*EXTRACTED TEXT*.
===
And I'm not saying it isn't, but isn't, shouldn't that be going to like a foundation that's trying to help get people clean water?

Or like there are just so many things out there that are bigger issues in my mind than, you know, hey, I'm really happy Shaq got his degree in perseverance,

but I need more.

So this is where I should jump in to say that Philip Anschutz's company, the Anschutz Corporation, did decline our request here at Pablo Torre, I find out, for an interview with the 45th richest man in the world himself.

And that the executive director of the Anschutz Foundation also didn't respond to messages that we left at a phone number and also an email address that were provided by the Anschutz Corporation.

Also, for the record, neither the Foundation for a Better Life nor its president, the guy who runs the nonprofit behind all of those pass-it-on ads for sportsmanship and love and learning and so forth, responded to our multiple requests for comment, which also included a detailed list of our questions.

But what we found out, thanks to the years of tax returns that Zach Schwartz had pulled, is that these organizations are all, in fact, intertwined and saving seven figures via tax deductions in the process.

In 2021, for instance, the Anschutz Foundation gave a $2.4 million grant for general operating support to the Foundation for a Better Life, whose tax returns that same year listed nearly $2 million in production costs for TV commercials and billboards and other ads under the heading of direct charitable activities.

And even more specifically, the promotion of quote, quality values for all individuals regardless of their race or religion.
===
*DATA EXCERPTS*.
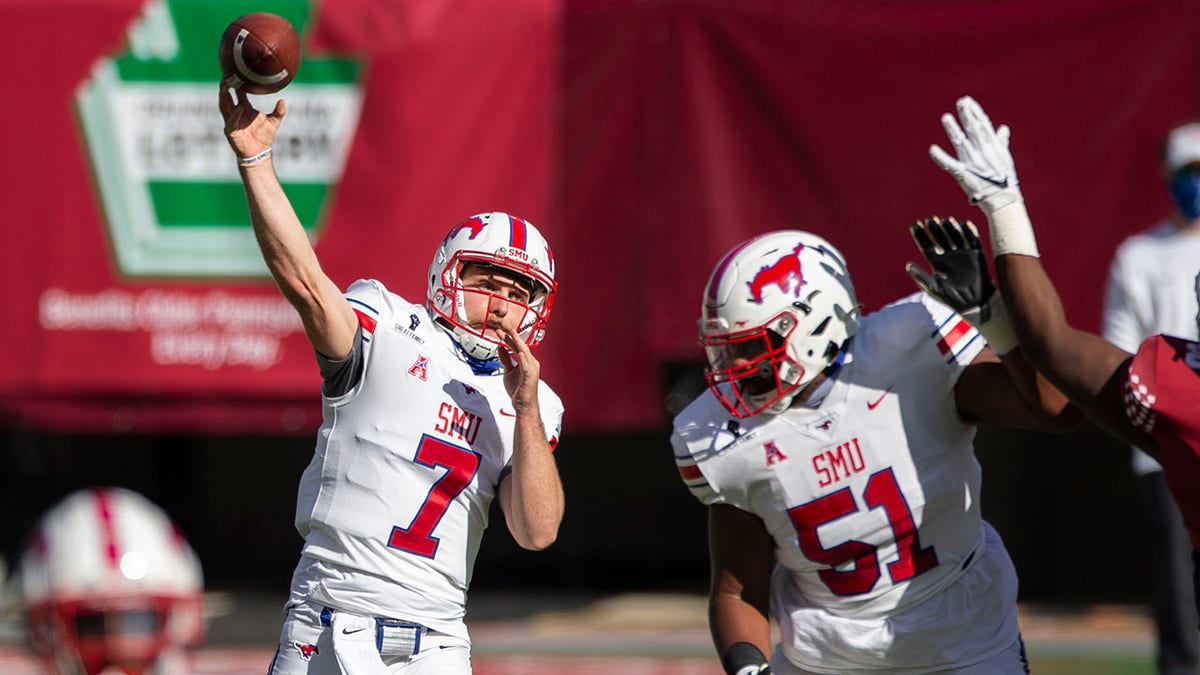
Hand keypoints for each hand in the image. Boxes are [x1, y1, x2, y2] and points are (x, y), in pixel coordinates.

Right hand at [217, 83, 284, 162]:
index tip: (237, 73)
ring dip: (224, 97)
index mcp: (244, 109)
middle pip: (227, 98)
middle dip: (225, 88)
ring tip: (225, 86)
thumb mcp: (274, 122)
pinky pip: (231, 122)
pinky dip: (235, 115)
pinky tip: (239, 108)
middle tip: (226, 76)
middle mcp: (236, 113)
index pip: (238, 94)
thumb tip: (283, 101)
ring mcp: (232, 122)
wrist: (260, 152)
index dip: (237, 85)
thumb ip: (279, 112)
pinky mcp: (231, 132)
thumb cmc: (264, 136)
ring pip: (224, 107)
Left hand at [497, 326, 540, 414]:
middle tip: (504, 327)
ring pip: (524, 352)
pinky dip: (522, 358)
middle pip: (520, 346)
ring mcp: (532, 369)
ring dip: (517, 342)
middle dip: (512, 336)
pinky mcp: (530, 376)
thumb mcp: (508, 372)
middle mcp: (531, 363)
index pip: (516, 346)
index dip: (508, 338)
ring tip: (511, 334)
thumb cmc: (519, 390)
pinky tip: (518, 351)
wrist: (524, 405)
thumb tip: (500, 349)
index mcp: (526, 361)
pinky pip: (526, 365)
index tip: (499, 331)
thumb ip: (505, 360)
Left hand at [906, 216, 996, 320]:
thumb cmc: (951, 298)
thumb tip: (907, 265)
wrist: (974, 303)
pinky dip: (970, 232)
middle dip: (935, 228)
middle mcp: (948, 254)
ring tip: (946, 221)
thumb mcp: (933, 288)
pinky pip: (973, 239)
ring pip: (955, 235)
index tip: (914, 225)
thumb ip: (920, 276)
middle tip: (930, 220)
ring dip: (950, 227)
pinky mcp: (976, 254)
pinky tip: (964, 224)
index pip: (926, 244)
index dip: (920, 235)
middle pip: (940, 237)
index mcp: (936, 261)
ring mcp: (962, 253)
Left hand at [929, 96, 1021, 212]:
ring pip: (962, 143)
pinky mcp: (964, 175)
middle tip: (960, 102)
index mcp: (993, 148)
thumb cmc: (1004, 180)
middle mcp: (983, 153)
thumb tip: (1003, 128)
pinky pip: (950, 165)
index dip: (975, 112)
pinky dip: (941, 157)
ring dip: (953, 130)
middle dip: (966, 115)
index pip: (984, 125)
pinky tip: (932, 149)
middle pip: (974, 130)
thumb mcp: (1005, 158)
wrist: (1002, 200)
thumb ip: (1001, 142)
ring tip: (946, 118)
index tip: (968, 102)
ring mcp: (973, 163)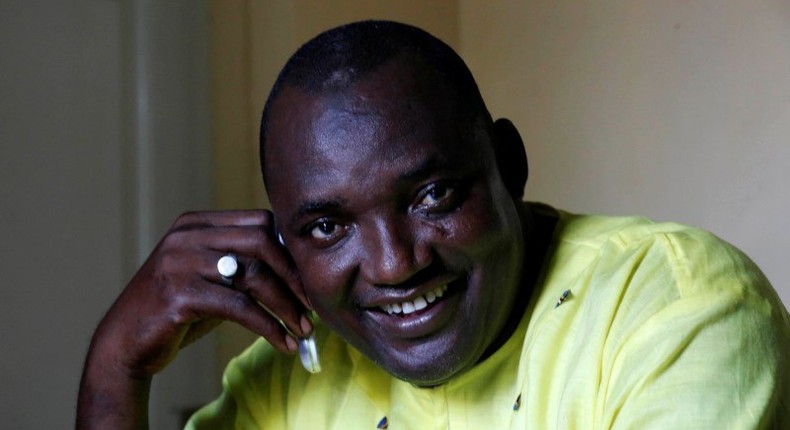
===
Pick up the transcript about the Anschutz Foundation's grants to the Foundation for a Better Life and carry it on from its final sentence.

*RESULT OF THE EXERCISE*.
It's a line which may now sound familiar.

These are universal values that transcends

race and religion and politics and all of which is to say that the other thing being passed on here beyond these values is tax benefits because yes also the networks and the billboard companies that broadcast these ads they also get to deduct the quote fair market value of that ad slot from their taxes

But what all of this paperwork and uncovering all of this accounting really did for us was something even more important for the purposes of this episode.

Remember, months earlier, Zach had started this whole quest by calling up an ultimately unhelpful secretary.

And now he had these documents, documents with all of these details that wound up pushing Zach in what felt like a new direction in his search for the whole reason he was here in the first place.

Alex.

So I've got their tax returns in front of me and it's their production company names on some of these tax returns that they've filed and my process was take the name on the tax return put it into linkedin take the name on the tax return put it into instagram and in doing that i found two former employees and just dm'd both of them and was like hey guys very odd question here but i'm trying to find this person can you help me and

One of them got back to me and said, I'd love to help.

I wasn't working on that ad campaign or I wasn't there at that time, but I know someone who who can help.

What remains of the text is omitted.